Über kurz oder lang
Vorarlberger Kulturpreis wird 2023 in der Kategorie „Kurzgeschichte“ vergeben
Ariane Grabher · Nov 2023 · Literatur

Seit 2015 schreiben Casino Bregenz und Dornbirner Sparkasse den Vorarlberger Kulturpreis aus, um junges Kunst- und Kulturschaffen in unterschiedlichen, jährlich wechselnden Bereichen zu fördern. Projektpartner für das Juryverfahren und die Bewerbung sind das Land Vorarlberg (die Auswahl der Nominierten erfolgt über die Kunstkommissionen des Landes) und der ORF Vorarlberg.
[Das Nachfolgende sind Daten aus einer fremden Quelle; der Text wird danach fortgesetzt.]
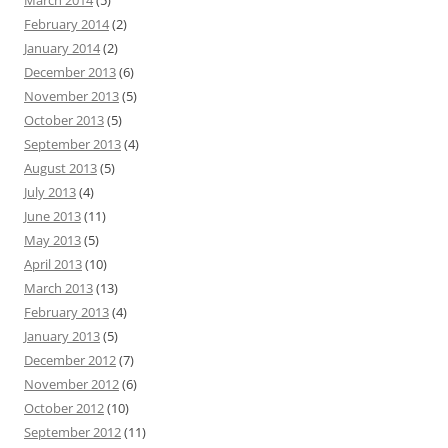
March 2014
(5)
February 2014
(2)
January 2014
(2)
December 2013
(6)
November 2013
(5)
October 2013
(5)
September 2013
(4)
August 2013
(5)
July 2013
(4)
June 2013
(11)
May 2013
(5)
April 2013
(10)
March 2013
(13)
February 2013
(4)
January 2013
(5)
December 2012
(7)
November 2012
(6)
October 2012
(10)
September 2012
(11)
Der also bereits zum 9. Mal ausgeschriebene, mit insgesamt 15.000 Euro dotierte Preis (zusätzlich zum Hauptpreis von 10.000 Euro werden zwei Anerkennungspreise zu je 2.500 Euro verliehen) wird heuer unter den Literat:innen vergeben, und zwar in der Kategorie „Kurzgeschichte“.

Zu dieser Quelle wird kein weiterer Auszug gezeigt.